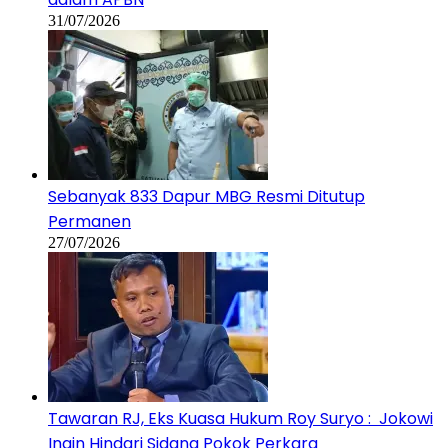
31/07/2026
Sebanyak 833 Dapur MBG Resmi Ditutup
Permanen
27/07/2026
Tawaran RJ, Eks Kuasa Hukum Roy Suryo : Jokowi
Ingin Hindari Sidang Pokok Perkara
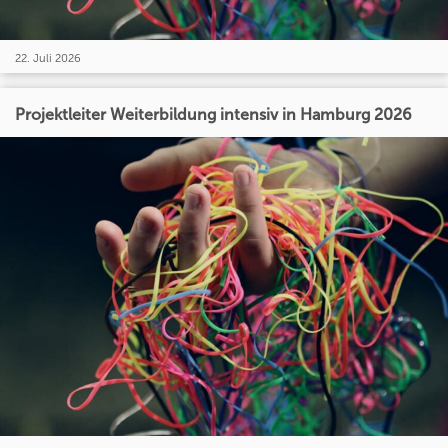
22. Juli 2026
Projektleiter Weiterbildung intensiv in Hamburg 2026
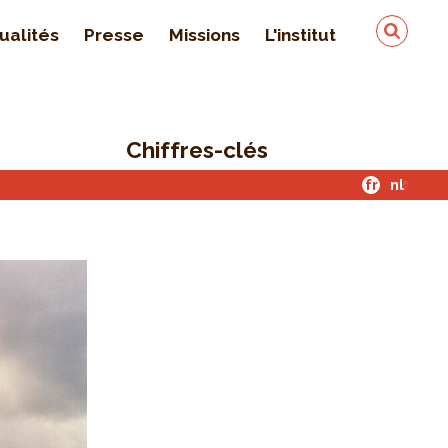
ualités
Presse
Missions
L'institut
Équipe
On parle de nous
Chiffres-clés
Qualité & sécurité des
données
fr
nl
Contact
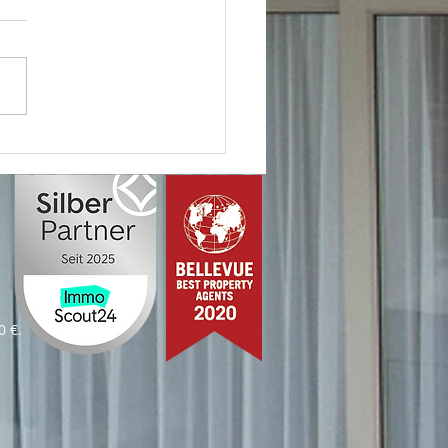
 Immobilie – unser
agement!
0 €.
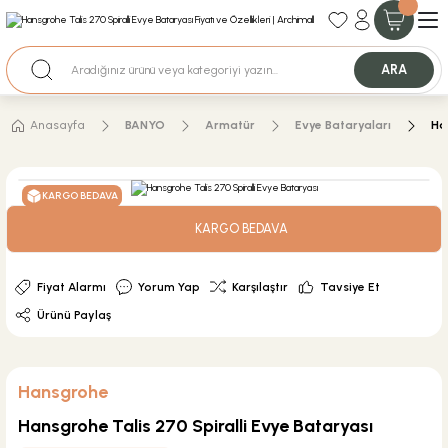
35+ Yıllık Tecrübe
Uzman Ekip Desteği
Nakit Ödemeli Özel Fiyatlar için Bizden Teklif Alabilirsiniz.
ARA
Anasayfa
BANYO
Armatür
Evye Bataryaları
Ha
KARGO BEDAVA
KARGO BEDAVA
Fiyat Alarmı
Yorum Yap
Karşılaştır
Tavsiye Et
Ürünü Paylaş
Hansgrohe
Hansgrohe Talis 270 Spiralli Evye Bataryası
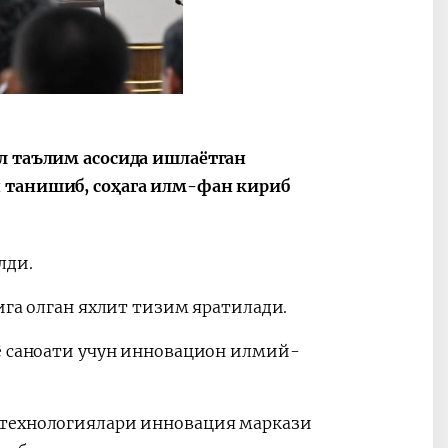
2030”
Президент Шавкат
2026 йил –
Мирзиёев
Маҳаллани
ал таълим асосида ишлаётган
раислигида
ривожланти
н танишиб, соҳага илм-фан кириб
ўтказилган
жамиятни
видеоселектор
юксалтириш
йиғилишлари
лди.
ига олган яхлит тизим яратилади.
мё саноати учун инновацион илмий-
 технологиялари инновация маркази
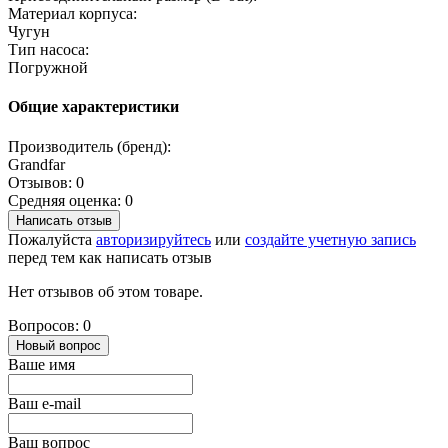
Материал корпуса:
Чугун
Тип насоса:
Погружной
Общие характеристики
Производитель (бренд):
Grandfar
Отзывов: 0
Средняя оценка: 0
Написать отзыв
Пожалуйста
авторизируйтесь
или
создайте учетную запись
перед тем как написать отзыв
Нет отзывов об этом товаре.
Вопросов: 0
Новый вопрос
Ваше имя
Ваш e-mail
Ваш вопрос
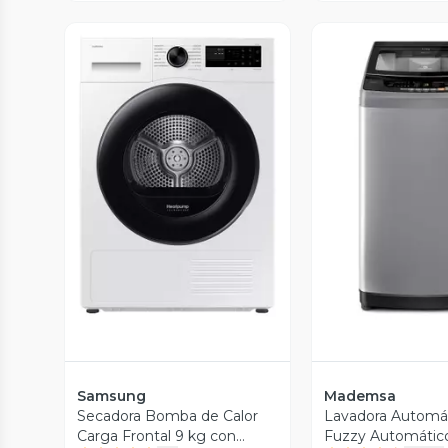
Vista Previa
Vista P
Samsung
Mademsa
Secadora Bomba de Calor
Lavadora Automát
Carga Frontal 9 kg con
Fuzzy Automátic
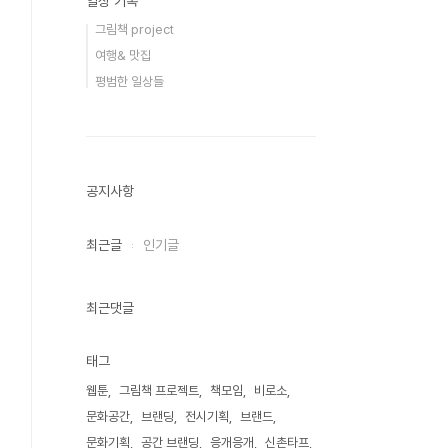
일상 기록
그림책 project
여행& 맛집
평범한 일상들
공지사항
최근글
인기글
최근댓글
태그
웹툰
그림책 프로젝트
책모임
비로소
문화공간
브랜딩
전시기획
브랜드
문화기획
공간 브랜딩
응개응개
신촌타프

**Try it:**
Every line in the data above that includes the word "Evye" should be copied.

**Result of this exercise:**
Evye Bataryaları
Hansgrohe Talis 270 Spiralli Evye Bataryası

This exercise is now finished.